▶ [Work task 1] In the piece on syndicated columnists, which decision by President Biden is given as an example of the narrow range of media opinion?
▶ [Work task 2] From the piece on syndicated columnists, extract everything from "There is no" down to "blunders being worthy targets.".
▶ [Work task 3] Extend the piece on syndicated columnists, picking up after its last sentence.

▶ [Excerpt]
New York Times

When the phrase "syndicated columnist" is uttered, a few images come to mind, largely based on the listener's preconceived notions about the opinion journalism profession and media in general.

Some will picture a knowledgeable chronicler of their time, masterfully illuminating readers with honesty and insightful reflection on the day's issues. Others imagine overpaid chatterboxes, who, having neither the talent for fiction nor the patience for journalism, decide instead to luxuriate on their sofas, waiting for a half-baked idea to plop from their mind onto the page. 

Regardless of one's opinion, the public has set a standard for column writers and expects its maintenance. If someone feels the need to write an op-ed, the editorial should be filled with critical analysis, impactful prose, or at least a little flair and wit, if not the former. 

Yet, despite the op-ed section being viewed as a hotbed of discourse championing diversity of thought, what constitutes a "diverse" range of opinion is debatable and often skews toward fairly fringe views of those in power.

There is no better example of this narrowness than in the media's response to President Biden's choice to withdraw from Afghanistan. Critiques can certainly be made of the Biden administration's decision-making, with the abandonment of interpreters, the slaughter of ten civilians in Kabul and refusal to acknowledge strategic blunders being worthy targets.

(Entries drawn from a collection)
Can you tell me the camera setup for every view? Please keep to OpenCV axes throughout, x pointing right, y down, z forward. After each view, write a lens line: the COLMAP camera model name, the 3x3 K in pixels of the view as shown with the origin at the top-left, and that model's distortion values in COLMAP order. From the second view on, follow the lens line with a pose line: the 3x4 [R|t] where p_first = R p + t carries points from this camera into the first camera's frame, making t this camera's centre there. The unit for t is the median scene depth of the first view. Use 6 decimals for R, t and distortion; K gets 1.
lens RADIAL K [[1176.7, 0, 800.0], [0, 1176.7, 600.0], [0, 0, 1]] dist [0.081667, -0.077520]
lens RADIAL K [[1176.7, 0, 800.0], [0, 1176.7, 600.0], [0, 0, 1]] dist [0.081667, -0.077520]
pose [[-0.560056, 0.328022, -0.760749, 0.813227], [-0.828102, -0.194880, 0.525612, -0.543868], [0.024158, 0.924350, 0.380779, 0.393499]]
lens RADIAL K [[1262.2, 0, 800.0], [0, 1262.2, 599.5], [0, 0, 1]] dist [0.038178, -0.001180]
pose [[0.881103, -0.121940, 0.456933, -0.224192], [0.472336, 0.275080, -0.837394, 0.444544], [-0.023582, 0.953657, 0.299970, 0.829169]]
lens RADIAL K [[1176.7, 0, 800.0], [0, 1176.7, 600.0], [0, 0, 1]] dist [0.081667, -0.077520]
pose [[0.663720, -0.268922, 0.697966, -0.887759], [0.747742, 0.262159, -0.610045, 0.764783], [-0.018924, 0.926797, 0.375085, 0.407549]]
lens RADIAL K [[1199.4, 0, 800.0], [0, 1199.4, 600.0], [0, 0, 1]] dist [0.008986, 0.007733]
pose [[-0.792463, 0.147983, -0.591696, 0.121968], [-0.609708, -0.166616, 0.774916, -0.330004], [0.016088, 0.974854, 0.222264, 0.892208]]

▶ [Written reply 1] His choice to withdraw from Afghanistan.

▶ [Written reply 2]
There is no better example of this narrowness than in the media's response to President Biden's choice to withdraw from Afghanistan. Critiques can certainly be made of the Biden administration's decision-making, with the abandonment of interpreters, the slaughter of ten civilians in Kabul and refusal to acknowledge strategic blunders being worthy targets.

▶ [Written reply 3]
However, none were of principal concern to the press club set. Suddenly, after decades of ignoring the twenty-year occupation that took thousands of American and Afghani lives, wasting trillions in taxpayer money, and lining defense contractor's pockets, everyone with reserved seats for the White House Correspondents Dinner was frightfully concerned about the plight of Afghans.

Self-righteous hand-wringing about human rights and liberal values abounded, as the New York Times editorial board called the pullout "tragic," destroying the American dream of "being the 'indispensable nation' in shaping a world where the values of civil rights, women's empowerment and religious tolerance." The Los Angeles Times lamented America's "noble hopes" of building a "multiparty democracy."

Others chastised Biden for ignoring national security advice, suggesting such an act was as good as declaring oneself unfit for office. The National Review wrote of the withdrawal's "gut wrenching" consequences, stemming from Biden having "rejected the advice of his military and intelligence officials."

Nevermind any irony in insisting the president listen to men who had been misleading the public about the war since its inception in 2001. To the people writing these columns, "respectable" institutions are beyond reproach. The narratives they present are the only correct lens through which to view the world, regardless of how different these proclamations are from reality. 

Coverage of dual infrastructure bills is another example of this phenomenon. Last Friday night, the House of Representatives voted to pass Biden's one trillion dollar bipartisan infrastructure bill, sending the deal to President Biden's desk for signing and implementation.

Politico lathered Biden and Democratic leadership with excessive praise. In a piece given the dry heave-inducing title of "How Biden and Pelosi Saved BIF," authors Eugene Daniels and Ryan Lizza spoke of the "twice humiliated" Pelosi and Biden coming together to reach a "compromise" with progressives.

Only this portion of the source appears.